Quantum chemical accuracy from density functional approximations via machine learning

Kohn-Sham density functional theory (DFT) is a standard tool in most branches of chemistry, but accuracies for many molecules are limited to 2-3 kcal . mol(-1) with presently-available functionals. Ab initio methods, such as coupled-cluster, routinely produce much higher accuracy, but computational costs limit their application to small molecules. In this paper, we leverage machine learning to calculate coupled-cluster energies from DFT densities, reaching quantum chemical accuracy (errors below 1 kcal . mol(-1)) on test data.
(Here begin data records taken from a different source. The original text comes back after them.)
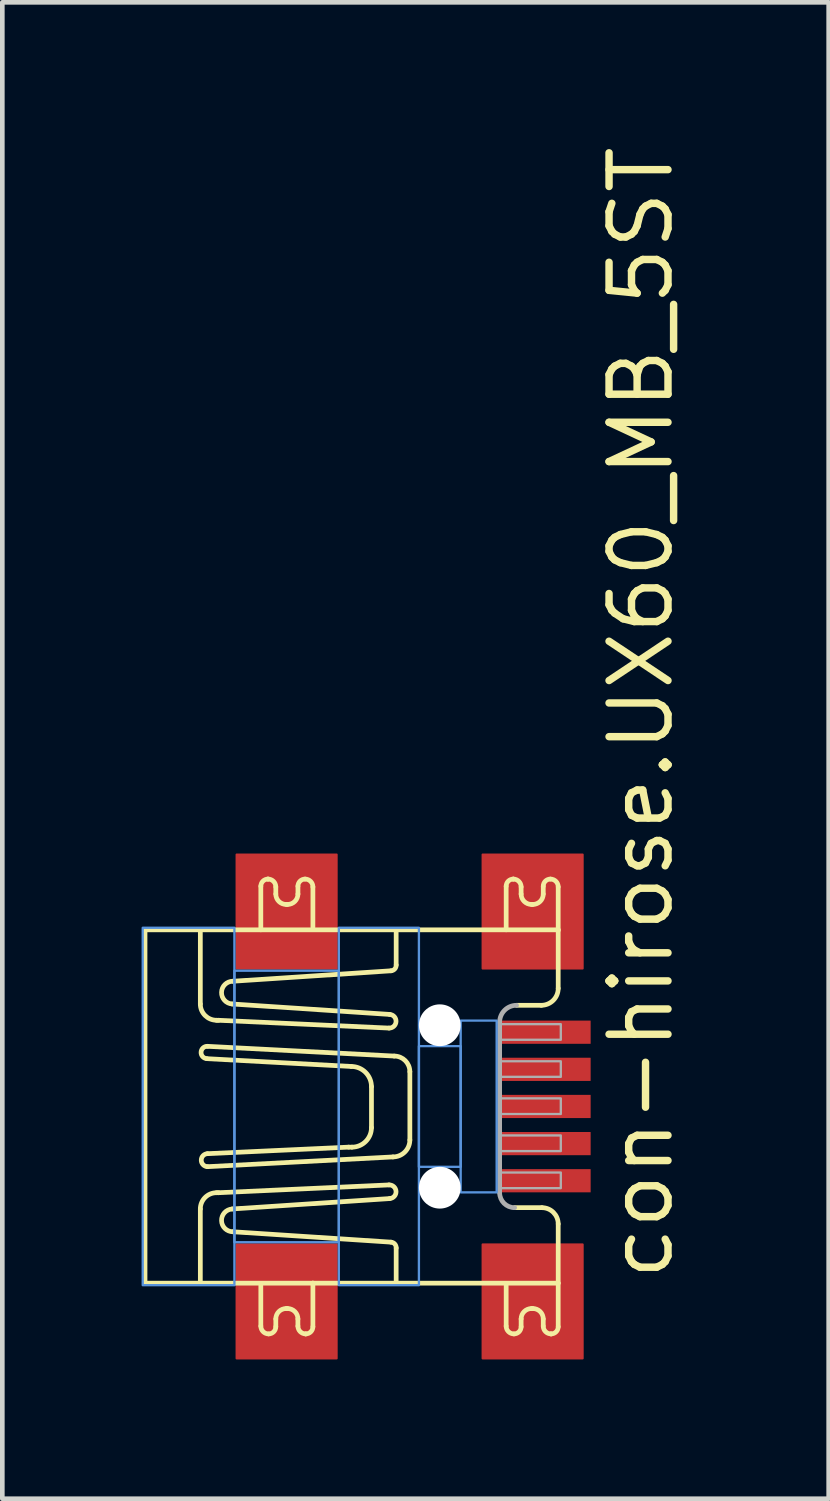
<source format=kicad_pcb>
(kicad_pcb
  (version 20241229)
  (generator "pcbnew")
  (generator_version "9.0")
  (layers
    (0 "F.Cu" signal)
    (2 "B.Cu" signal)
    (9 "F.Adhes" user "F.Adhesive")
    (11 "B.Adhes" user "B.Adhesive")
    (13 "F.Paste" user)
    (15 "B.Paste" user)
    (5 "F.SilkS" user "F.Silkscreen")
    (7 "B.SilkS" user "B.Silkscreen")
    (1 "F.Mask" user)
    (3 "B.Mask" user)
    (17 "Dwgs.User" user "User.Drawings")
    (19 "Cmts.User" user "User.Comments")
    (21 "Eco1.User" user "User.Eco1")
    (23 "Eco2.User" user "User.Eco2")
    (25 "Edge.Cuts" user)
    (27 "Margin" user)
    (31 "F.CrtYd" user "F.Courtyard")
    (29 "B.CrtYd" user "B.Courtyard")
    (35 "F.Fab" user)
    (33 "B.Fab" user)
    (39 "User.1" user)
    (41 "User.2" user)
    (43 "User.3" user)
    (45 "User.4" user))
  (footprint "con-hirose.UX60_MB_5ST"
    (layer "F.Cu")
    (at 6.425 20.788)
    (property "Reference" "con-hirose.UX60_MB_5ST" (at 5.08 3.81 90) (layer "F.SilkS") (effects (font (size 1.27 1.27) (thickness 0.16)) (justify left bottom)))
    (attr smd)
    (fp_line (start -6.351 -3.806) (end 2.551 -3.806) (stroke (width 0.102) (type default)) (layer "F.SilkS"))
    (fp_line (start -6.351 3.806) (end -6.351 -3.806) (stroke (width 0.102) (type default)) (layer "F.SilkS"))
    (fp_line (start -5.159 -3.75) (end -5.159 -2.208) (stroke (width 0.102) (type default)) (layer "F.SilkS"))
    (fp_line (start -5.159 3.75) (end -5.159 2.208) (stroke (width 0.102) (type default)) (layer "F.SilkS"))
    (fp_line (start -5.019 -1.03) (end -1.907 -0.862) (stroke (width 0.102) (type default)) (layer "F.SilkS"))
    (fp_line (start -5.005 1.297) (end -1.01 1.087) (stroke (width 0.102) (type default)) (layer "F.SilkS"))
    (fp_line (start -4.809 -1.857) (end -4.767 -1.857) (stroke (width 0.102) (type default)) (layer "F.SilkS"))
    (fp_line (start -4.809 1.858) (end -4.767 1.858) (stroke (width 0.102) (type default)) (layer "F.SilkS"))
    (fp_line (start -4.767 -1.857) (end -1.094 -1.689) (stroke (width 0.102) (type default)) (layer "F.SilkS"))
    (fp_line (start -4.767 1.858) (end -1.094 1.69) (stroke (width 0.102) (type default)) (layer "F.SilkS"))
    (fp_line (start -4.458 -2.698) (end -1.052 -2.923) (stroke (width 0.102) (type default)) (layer "F.SilkS"))
    (fp_line (start -4.458 2.699) (end -1.052 2.923) (stroke (width 0.102) (type default)) (layer "F.SilkS"))
    (fp_line (start -3.856 4.732) (end -3.856 3.862) (stroke (width 0.102) (type default)) (layer "F.SilkS"))
    (fp_line (start -3.856 -3.806) (end -3.856 -4.745) (stroke (width 0.102) (type default)) (layer "F.SilkS"))
    (fp_line (start -3.701 -4.899) (end -3.701 -4.899) (stroke (width 0.102) (type default)) (layer "F.SilkS"))
    (fp_line (start -3.533 4.577) (end -3.533 4.746) (stroke (width 0.102) (type default)) (layer "F.SilkS"))
    (fp_line (start -3.533 -4.731) (end -3.533 -4.577) (stroke (width 0.102) (type default)) (layer "F.SilkS"))
    (fp_line (start -3.309 -4.353) (end -3.281 -4.353) (stroke (width 0.102) (type default)) (layer "F.SilkS"))
    (fp_line (start -3.281 4.353) (end -3.309 4.353) (stroke (width 0.102) (type default)) (layer "F.SilkS"))
    (fp_line (start -3.057 4.732) (end -3.057 4.577) (stroke (width 0.102) (type default)) (layer "F.SilkS"))
    (fp_line (start -3.056 -4.577) (end -3.056 -4.745) (stroke (width 0.102) (type default)) (layer "F.SilkS"))
    (fp_line (start -2.888 4.9) (end -2.888 4.9) (stroke (width 0.102) (type default)) (layer "F.SilkS"))
    (fp_line (start -2.734 3.806) (end -6.351 3.806) (stroke (width 0.102) (type default)) (layer "F.SilkS"))
    (fp_line (start -2.734 3.806) (end -2.734 4.746) (stroke (width 0.102) (type default)) (layer "F.SilkS"))
    (fp_line (start -2.734 -4.731) (end -2.734 -3.862) (stroke (width 0.102) (type default)) (layer "F.SilkS"))
    (fp_line (start -1.963 0.876) (end -5.005 1.017) (stroke (width 0.102) (type default)) (layer "F.SilkS"))
    (fp_line (start -1.893 0.876) (end -1.963 0.876) (stroke (width 0.102) (type default)) (layer "F.SilkS"))
    (fp_line (start -1.472 -0.427) (end -1.472 0.456) (stroke (width 0.102) (type default)) (layer "F.SilkS"))
    (fp_line (start -1.08 -1.983) (end -4.472 -2.208) (stroke (width 0.102) (type default)) (layer "F.SilkS"))
    (fp_line (start -1.08 1.984) (end -4.472 2.208) (stroke (width 0.102) (type default)) (layer "F.SilkS"))
    (fp_line (start -0.982 -1.086) (end -5.005 -1.296) (stroke (width 0.102) (type default)) (layer "F.SilkS"))
    (fp_line (start -0.94 -3.049) (end -0.94 -3.75) (stroke (width 0.102) (type default)) (layer "F.SilkS"))
    (fp_line (start -0.94 3.049) (end -0.94 3.75) (stroke (width 0.102) (type default)) (layer "F.SilkS"))
    (fp_line (start -0.645 0.722) (end -0.645 -0.75) (stroke (width 0.102) (type default)) (layer "F.SilkS"))
    (fp_line (start 1.43 4.732) (end 1.43 3.862) (stroke (width 0.102) (type default)) (layer "F.SilkS"))
    (fp_line (start 1.43 -3.806) (end 1.43 -4.745) (stroke (width 0.102) (type default)) (layer "F.SilkS"))
    (fp_line (start 1.584 -4.899) (end 1.584 -4.899) (stroke (width 0.102) (type default)) (layer "F.SilkS"))
    (fp_line (start 1.612 2.18) (end 2.201 2.18) (stroke (width 0.102) (type default)) (layer "F.SilkS"))
    (fp_line (start 1.752 4.577) (end 1.752 4.746) (stroke (width 0.102) (type default)) (layer "F.SilkS"))
    (fp_line (start 1.752 -4.731) (end 1.752 -4.577) (stroke (width 0.102) (type default)) (layer "F.SilkS"))
    (fp_line (start 1.976 -4.353) (end 2.005 -4.353) (stroke (width 0.102) (type default)) (layer "F.SilkS"))
    (fp_line (start 2.004 4.353) (end 1.976 4.353) (stroke (width 0.102) (type default)) (layer "F.SilkS"))
    (fp_line (start 2.187 -2.18) (end 1.654 -2.18) (stroke (width 0.102) (type default)) (layer "F.SilkS"))
    (fp_line (start 2.229 4.732) (end 2.229 4.577) (stroke (width 0.102) (type default)) (layer "F.SilkS"))
    (fp_line (start 2.229 -4.577) (end 2.229 -4.745) (stroke (width 0.102) (type default)) (layer "F.SilkS"))
    (fp_line (start 2.397 4.9) (end 2.397 4.9) (stroke (width 0.102) (type default)) (layer "F.SilkS"))
    (fp_line (start 2.551 -3.806) (end 2.551 -2.544) (stroke (width 0.102) (type default)) (layer "F.SilkS"))
    (fp_line (start 2.551 2.531) (end 2.551 3.806) (stroke (width 0.102) (type default)) (layer "F.SilkS"))
    (fp_line (start 2.551 3.806) (end -2.734 3.806) (stroke (width 0.102) (type default)) (layer "F.SilkS"))
    (fp_line (start 2.551 3.806) (end 2.551 4.746) (stroke (width 0.102) (type default)) (layer "F.SilkS"))
    (fp_line (start 2.551 -4.731) (end 2.551 -3.792) (stroke (width 0.102) (type default)) (layer "F.SilkS"))
    (fp_arc (start -5.1592 2.2083) (mid -5.056512 1.960488) (end -4.8087 1.8578) (stroke (width 0.1016) (type default)) (layer "F.SilkS"))
    (fp_arc (start -5.0191 -1.0301) (mid -5.1453 -1.1703) (end -5.0051 -1.2965) (stroke (width 0.1016) (type default)) (layer "F.SilkS"))
    (fp_arc (start -5.0051 1.297) (mid -5.138901 1.15685) (end -5.0051 1.0167) (stroke (width 0.1016) (type default)) (layer "F.SilkS"))
    (fp_arc (start -4.8088 -1.8572) (mid -5.05667 -1.95983) (end -5.1593 -2.2077) (stroke (width 0.1016) (type default)) (layer "F.SilkS"))
    (fp_arc (start -4.4724 -2.2077) (mid -4.701722 -2.459792) (end -4.4584 -2.6984) (stroke (width 0.1016) (type default)) (layer "F.SilkS"))
    (fp_arc (start -4.4583 2.699) (mid -4.701622 2.460392) (end -4.4723 2.2083) (stroke (width 0.1016) (type default)) (layer "F.SilkS"))
    (fp_arc (start -3.8555 -4.7451) (mid -3.810448 -4.854318) (end -3.7012 -4.8993) (stroke (width 0.1016) (type default)) (layer "F.SilkS"))
    (fp_arc (start -3.7013 -4.8993) (mid -3.582365 -4.850035) (end -3.5331 -4.7311) (stroke (width 0.1016) (type default)) (layer "F.SilkS"))
    (fp_arc (start -3.6874 4.8999) (mid -3.806335 4.850635) (end -3.8556 4.7317) (stroke (width 0.1016) (type default)) (layer "F.SilkS"))
    (fp_arc (start -3.5332 4.5775) (mid -3.467475 4.418925) (end -3.3089 4.3532) (stroke (width 0.1016) (type default)) (layer "F.SilkS"))
    (fp_arc (start -3.5332 4.7457) (mid -3.578364 4.854736) (end -3.6874 4.8999) (stroke (width 0.1016) (type default)) (layer "F.SilkS"))
    (fp_arc (start -3.3088 -4.3526) (mid -3.467433 -4.418267) (end -3.5331 -4.5769) (stroke (width 0.1016) (type default)) (layer "F.SilkS"))
    (fp_arc (start -3.2808 4.3532) (mid -3.122137 4.418837) (end -3.0565 4.5775) (stroke (width 0.1016) (type default)) (layer "F.SilkS"))
    (fp_arc (start -3.0564 -4.7451) (mid -3.011236 -4.854136) (end -2.9022 -4.8993) (stroke (width 0.1016) (type default)) (layer "F.SilkS"))
    (fp_arc (start -3.0564 -4.5769) (mid -3.122037 -4.418237) (end -3.2807 -4.3526) (stroke (width 0.1016) (type default)) (layer "F.SilkS"))
    (fp_arc (start -2.9022 -4.8993) (mid -2.783265 -4.850035) (end -2.734 -4.7311) (stroke (width 0.1016) (type default)) (layer "F.SilkS"))
    (fp_arc (start -2.8883 4.8999) (mid -3.007235 4.850635) (end -3.0565 4.7317) (stroke (width 0.1016) (type default)) (layer "F.SilkS"))
    (fp_arc (start -2.7341 4.7457) (mid -2.779152 4.854918) (end -2.8884 4.8999) (stroke (width 0.1016) (type default)) (layer "F.SilkS"))
    (fp_arc (start -1.9069 -0.8619) (mid -1.599591 -0.734609) (end -1.4723 -0.4273) (stroke (width 0.1016) (type default)) (layer "F.SilkS"))
    (fp_arc (start -1.4723 0.4559) (mid -1.595491 0.753309) (end -1.8929 0.8765) (stroke (width 0.1016) (type default)) (layer "F.SilkS"))
    (fp_arc (start -1.0937 1.6896) (mid -0.9398 1.829814) (end -1.0797 1.984) (stroke (width 0.1016) (type default)) (layer "F.SilkS"))
    (fp_arc (start -1.0798 -1.9834) (mid -0.9399 -1.829214) (end -1.0938 -1.689) (stroke (width 0.1016) (type default)) (layer "F.SilkS"))
    (fp_arc (start -1.0517 2.9233) (mid -0.96976 2.963358) (end -0.9395 3.0494) (stroke (width 0.1016) (type default)) (layer "F.SilkS"))
    (fp_arc (start -0.9817 -1.0862) (mid -0.743788 -0.987612) (end -0.6452 -0.7497) (stroke (width 0.1016) (type default)) (layer "F.SilkS"))
    (fp_arc (start -0.9396 -3.0488) (mid -0.96986 -2.962758) (end -1.0518 -2.9227) (stroke (width 0.1016) (type default)) (layer "F.SilkS"))
    (fp_arc (start -0.6452 0.7223) (mid -0.75196 0.98004) (end -1.0097 1.0868) (stroke (width 0.1016) (type default)) (layer "F.SilkS"))
    (fp_arc (start 1.4297 -4.7451) (mid 1.474782 -4.854289) (end 1.584 -4.8993) (stroke (width 0.1016) (type default)) (layer "F.SilkS"))
    (fp_arc (start 1.5839 -4.8993) (mid 1.702835 -4.850035) (end 1.7521 -4.7311) (stroke (width 0.1016) (type default)) (layer "F.SilkS"))
    (fp_arc (start 1.5978 4.8999) (mid 1.478865 4.850635) (end 1.4296 4.7317) (stroke (width 0.1016) (type default)) (layer "F.SilkS"))
    (fp_arc (start 1.752 4.5775) (mid 1.817696 4.418896) (end 1.9763 4.3532) (stroke (width 0.1016) (type default)) (layer "F.SilkS"))
    (fp_arc (start 1.752 4.7457) (mid 1.706836 4.854736) (end 1.5978 4.8999) (stroke (width 0.1016) (type default)) (layer "F.SilkS"))
    (fp_arc (start 1.9764 -4.3526) (mid 1.817796 -4.418296) (end 1.7521 -4.5769) (stroke (width 0.1016) (type default)) (layer "F.SilkS"))
    (fp_arc (start 2.0044 4.3532) (mid 2.163092 4.418808) (end 2.2287 4.5775) (stroke (width 0.1016) (type default)) (layer "F.SilkS"))
    (fp_arc (start 2.2006 2.1802) (mid 2.44847 2.28283) (end 2.5511 2.5307) (stroke (width 0.1016) (type default)) (layer "F.SilkS"))
    (fp_arc (start 2.2288 -4.7451) (mid 2.273964 -4.854136) (end 2.383 -4.8993) (stroke (width 0.1016) (type default)) (layer "F.SilkS"))
    (fp_arc (start 2.2288 -4.5769) (mid 2.163133 -4.418267) (end 2.0045 -4.3526) (stroke (width 0.1016) (type default)) (layer "F.SilkS"))
    (fp_arc (start 2.383 -4.8993) (mid 2.501935 -4.850035) (end 2.5512 -4.7311) (stroke (width 0.1016) (type default)) (layer "F.SilkS"))
    (fp_arc (start 2.3969 4.8999) (mid 2.277965 4.850635) (end 2.2287 4.7317) (stroke (width 0.1016) (type default)) (layer "F.SilkS"))
    (fp_arc (start 2.5511 -2.5442) (mid 2.44437 -2.28643) (end 2.1866 -2.1797) (stroke (width 0.1016) (type default)) (layer "F.SilkS"))
    (fp_arc (start 2.5511 4.7457) (mid 2.506048 4.854918) (end 2.3968 4.8999) (stroke (width 0.1016) (type default)) (layer "F.SilkS"))
    (fp_rect (start -6.4 3.85) (end -4.425 -3.85) (stroke (width 0.05) (type default)) (fill no) (layer "Cmts.User"))
    (fp_rect (start -4.425 2.925) (end -2.175 -2.925) (stroke (width 0.05) (type default)) (fill no) (layer "Cmts.User"))
    (fp_rect (start -2.175 3.85) (end -0.45 -3.85) (stroke (width 0.05) (type default)) (fill no) (layer "Cmts.User"))
    (fp_rect (start -0.45 1.3) (end 0.45 -1.3) (stroke (width 0.05) (type default)) (fill no) (layer "Cmts.User"))
    (fp_rect (start 0.45 1.85) (end 1.225 -1.85) (stroke (width 0.05) (type default)) (fill no) (layer "Cmts.User"))
    (fp_line (start 1.289 -1.815) (end 1.289 1.858) (stroke (width 0.102) (type default)) (layer "F.Fab"))
    (fp_rect (start 1.303 -1.437) (end 2.607 -1.773) (stroke (width 0.05) (type default)) (fill no) (layer "F.Fab"))
    (fp_rect (start 1.303 -0.638) (end 2.607 -0.974) (stroke (width 0.05) (type default)) (fill no) (layer "F.Fab"))
    (fp_rect (start 1.303 0.162) (end 2.607 -0.175) (stroke (width 0.05) (type default)) (fill no) (layer "F.Fab"))
    (fp_rect (start 1.303 0.961) (end 2.607 0.624) (stroke (width 0.05) (type default)) (fill no) (layer "F.Fab"))
    (fp_rect (start 1.303 1.76) (end 2.607 1.423) (stroke (width 0.05) (type default)) (fill no) (layer "F.Fab"))
    (fp_arc (start 1.2894 -1.8152) (mid 1.39616 -2.07294) (end 1.6539 -2.1797) (stroke (width 0.1016) (type default)) (layer "F.Fab"))
    (fp_arc (start 1.6118 2.1802) (mid 1.383829 2.085771) (end 1.2894 1.8578) (stroke (width 0.1016) (type default)) (layer "F.Fab"))
    (pad "" np_thru_hole circle (at 0 -1.75) (size 0.9 0.9) (drill 0.9) (layers "*.Cu" "*.Mask"))
    (pad "" np_thru_hole circle (at 0 1.75) (size 0.9 0.9) (drill 0.9) (layers "*.Cu" "*.Mask"))
    (pad "1" smd roundrect (at 2.25 -1.6) (size 2 0.5) (layers "F.Cu" "F.Mask" "F.Paste") (roundrect_rratio 0.01))
    (pad "2" smd roundrect (at 2.25 -0.8) (size 2 0.5) (layers "F.Cu" "F.Mask" "F.Paste") (roundrect_rratio 0.01))
    (pad "3" smd roundrect (at 2.25 0) (size 2 0.5) (layers "F.Cu" "F.Mask" "F.Paste") (roundrect_rratio 0.01))
    (pad "4" smd roundrect (at 2.25 0.8) (size 2 0.5) (layers "F.Cu" "F.Mask" "F.Paste") (roundrect_rratio 0.01))
    (pad "5" smd roundrect (at 2.25 1.6) (size 2 0.5) (layers "F.Cu" "F.Mask" "F.Paste") (roundrect_rratio 0.01))
    (pad "M1" smd roundrect (at -3.3 4.2) (size 2.2 2.5) (layers "F.Cu" "F.Mask" "F.Paste") (roundrect_rratio 0.01))
    (pad "M2" smd roundrect (at -3.3 -4.2) (size 2.2 2.5) (layers "F.Cu" "F.Mask" "F.Paste") (roundrect_rratio 0.01))
    (pad "M3" smd roundrect (at 2 -4.2) (size 2.2 2.5) (layers "F.Cu" "F.Mask" "F.Paste") (roundrect_rratio 0.01))
    (pad "M4" smd roundrect (at 2 4.2) (size 2.2 2.5) (layers "F.Cu" "F.Mask" "F.Paste") (roundrect_rratio 0.01)))
  (gr_rect
    (start -3 -3)
    (end 14.803 29.238)
    (stroke (width 0.1) (type default))
    (fill no)
    (layer "Edge.Cuts")))
</source>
Moreover, density-based Delta -learning (learning only the correction to a standard DFT calculation, termed Delta -DFT ) significantly reduces the amount of training data required, particularly when molecular symmetries are included. The robustness of Delta -DFT is highlighted by correcting on the fly DFT-based molecular dynamics (MD) simulations of resorcinol (C6H4(OH)(2)) to obtain MD trajectories with coupled-cluster accuracy. We conclude, therefore, that Delta -DFT facilitates running gas-phase MD simulations with quantum chemical accuracy, even for strained geometries and conformer changes where standard DFT fails. High-level ab initio quantum chemical methods carry a high computational burden, thus limiting their applicability. Here, the authors employ machine learning to generate coupled-cluster energies and forces at chemical accuracy for geometry optimization and molecular dynamics from DFT densities.